> TASK DESCRIPTION
Set down every entry exactly as it was written.

(Stored data entries)

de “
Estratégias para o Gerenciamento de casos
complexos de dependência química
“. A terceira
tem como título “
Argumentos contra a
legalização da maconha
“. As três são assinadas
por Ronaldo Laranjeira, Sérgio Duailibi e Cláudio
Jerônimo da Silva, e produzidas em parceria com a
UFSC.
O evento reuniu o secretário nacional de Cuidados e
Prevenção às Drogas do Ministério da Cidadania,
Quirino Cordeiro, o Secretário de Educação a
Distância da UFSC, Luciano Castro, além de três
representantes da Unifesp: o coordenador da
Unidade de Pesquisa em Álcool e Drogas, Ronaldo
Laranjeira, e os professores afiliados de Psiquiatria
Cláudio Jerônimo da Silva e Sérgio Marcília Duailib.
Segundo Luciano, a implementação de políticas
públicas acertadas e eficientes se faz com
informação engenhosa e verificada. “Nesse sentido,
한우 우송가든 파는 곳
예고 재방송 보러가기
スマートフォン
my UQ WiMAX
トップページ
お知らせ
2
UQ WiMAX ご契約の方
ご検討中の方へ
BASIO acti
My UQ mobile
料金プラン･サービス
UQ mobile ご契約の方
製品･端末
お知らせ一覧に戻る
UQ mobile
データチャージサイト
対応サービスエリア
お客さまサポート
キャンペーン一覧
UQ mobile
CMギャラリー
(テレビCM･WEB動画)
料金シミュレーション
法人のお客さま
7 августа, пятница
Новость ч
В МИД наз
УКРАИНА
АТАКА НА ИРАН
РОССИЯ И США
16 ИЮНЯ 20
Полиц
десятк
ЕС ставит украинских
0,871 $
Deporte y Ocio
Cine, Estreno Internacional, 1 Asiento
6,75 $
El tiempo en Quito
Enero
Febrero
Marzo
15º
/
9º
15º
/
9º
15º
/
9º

> OUTPUT FOR THIS EXERCISE
de “
Estratégias para o Gerenciamento de casos
complexos de dependência química
“. A terceira
tem como título “
Argumentos contra a
legalização da maconha
“. As três são assinadas
por Ronaldo Laranjeira, Sérgio Duailibi e Cláudio
Jerônimo da Silva, e produzidas em parceria com a
UFSC.
O evento reuniu o secretário nacional de Cuidados e
Prevenção às Drogas do Ministério da Cidadania,
Quirino Cordeiro, o Secretário de Educação a
Distância da UFSC, Luciano Castro, além de três
representantes da Unifesp: o coordenador da
Unidade de Pesquisa em Álcool e Drogas, Ronaldo
Laranjeira, e os professores afiliados de Psiquiatria
Cláudio Jerônimo da Silva e Sérgio Marcília Duailib.
Segundo Luciano, a implementação de políticas
públicas acertadas e eficientes se faz com
informação engenhosa e verificada. “Nesse sentido,
한우 우송가든 파는 곳
예고 재방송 보러가기
スマートフォン
my UQ WiMAX
トップページ
お知らせ
2
UQ WiMAX ご契約の方
ご検討中の方へ
BASIO acti
My UQ mobile
料金プラン･サービス
UQ mobile ご契約の方
製品･端末
お知らせ一覧に戻る
UQ mobile
データチャージサイト
対応サービスエリア
お客さまサポート
キャンペーン一覧
UQ mobile
CMギャラリー
(テレビCM･WEB動画)
料金シミュレーション
法人のお客さま
7 августа, пятница
Новость ч
В МИД наз
УКРАИНА
АТАКА НА ИРАН
РОССИЯ И США
16 ИЮНЯ 20
Полиц
десятк
ЕС ставит украинских
0,871 $
Deporte y Ocio
Cine, Estreno Internacional, 1 Asiento
6,75 $
El tiempo en Quito
Enero
Febrero
Marzo
15º
/
9º
15º
/
9º
15º
/
9º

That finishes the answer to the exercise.